Activity = Each line below must be transcribed exactly, and no picture may appear in the transcription.

########

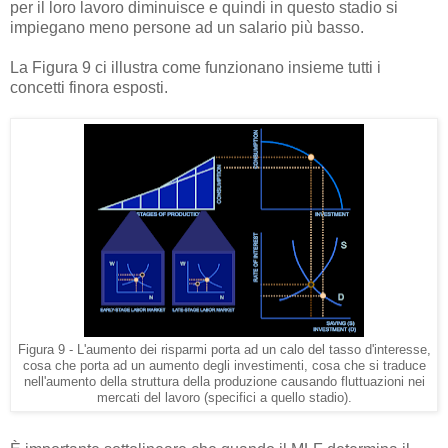
per il loro lavoro diminuisce e quindi in questo stadio si
impiegano meno persone ad un salario più basso.
La Figura 9 ci illustra come funzionano insieme tutti i
concetti finora esposti.
Figura 9 - L'aumento dei risparmi porta ad un calo del tasso d'interesse,
cosa che porta ad un aumento degli investimenti, cosa che si traduce
nell'aumento della struttura della produzione causando fluttuazioni nei
mercati del lavoro (specifici a quello stadio).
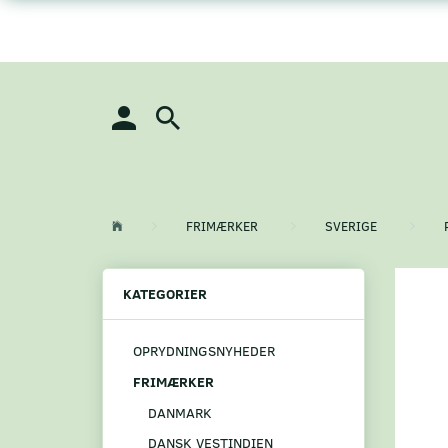
FRIMÆRKER
SVERIGE
KATEGORIER
OPRYDNINGSNYHEDER
FRIMÆRKER
DANMARK
DANSK VESTINDIEN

########

Answer section =
per il loro lavoro diminuisce e quindi in questo stadio si
impiegano meno persone ad un salario più basso.
La Figura 9 ci illustra come funzionano insieme tutti i
concetti finora esposti.
Figura 9 - L'aumento dei risparmi porta ad un calo del tasso d'interesse,
cosa che porta ad un aumento degli investimenti, cosa che si traduce
nell'aumento della struttura della produzione causando fluttuazioni nei
mercati del lavoro (specifici a quello stadio).
FRIMÆRKER
SVERIGE
KATEGORIER
OPRYDNINGSNYHEDER
FRIMÆRKER
DANMARK
DANSK VESTINDIEN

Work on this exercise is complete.